HYBRID Biennale 2024
12. – 27.10.2024 Festival for Digital Arts and Transformation
For some years now, the Free State of Saxony and the Smart City model city of Dresden have been recognised as important locations for the global semiconductor and software industry. In addition to large corporations such as Infineon or TSMC, numerous leading SMEs, renowned research institutes, e.g. in the field of robotics and AI, and the TU Dresden, one of the few German universities of excellence, can be found here.
HELLERAU, planned over 100 years ago as a creative and experimental place for an artistic avant-garde, is now using the international HYBRID Biennale festival to shed light on how these impressive and internationally significant scientific and technological competences, potentials and topics are reflected in innovative and artistic institutions and projects in the midst of extraordinarily critical phases of global and digital transformation.The HYBRID Biennale 2024 opened on 12 October with a keynote speech by Tina Lorenz (ZKM Karlsruhe) and a world premiere: the spectacular ‘ROBOTERSINFONIE’ by the Dresdner Sinfoniker, which was celebrated not only by the audience in the Great Hall of the Festspielhaus, but also by over 20,000 viewers worldwide with the support of DEUTSCHE WELLE online.
The second week of the festival, entitled ‘Who’s Your City’ on 18 & 19 October, brings together various productions that deal with the transformation of spaces in the digital age in a very unique way: the performance ‘NEW ILLUSION’ by Toshiki Okada, which does entirely without actors, the immersive game installation ‘Morphogenic Angels’ by KEIKEN and the subwoofer concert installation ‘B.A.S.’ by Stefanie Egedy.
The HYBRID Biennale will conclude on 25 & 26 October with the concert ‘SHIRO’ by NONOTAK and the performance ‘SPOTSHOTBEUYS’ by Silke Grabinger, as well as the international symposium Black Box White Cube XR (BBWCXR) curated by Maria Chatzichristodoulou and Bika Rebek.
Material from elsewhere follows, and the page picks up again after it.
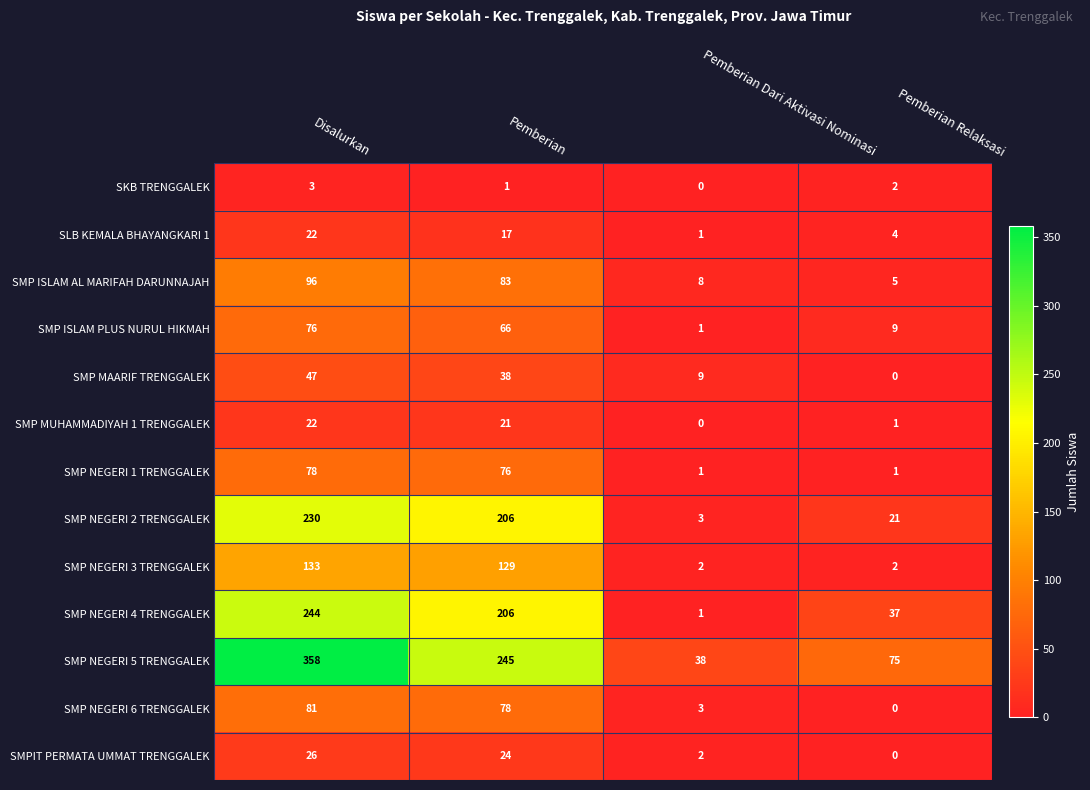

Where is SMP NEGERI 1 TRENGGALEK nearest to the value 39?

Pemberian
BBWCXR focusses on how spatial concepts for music, performing and visual arts can be newly and further developed and reach a new audience in the midst of radical digital transformation processes. The symposium brings together numerous artists, researchers and architects who will explore the opportunities and risks of ‘Extended Reality’ (XR), the relationships between human and non-human bodies and between space and technology in various discussion and presentation formats, workshops and installations.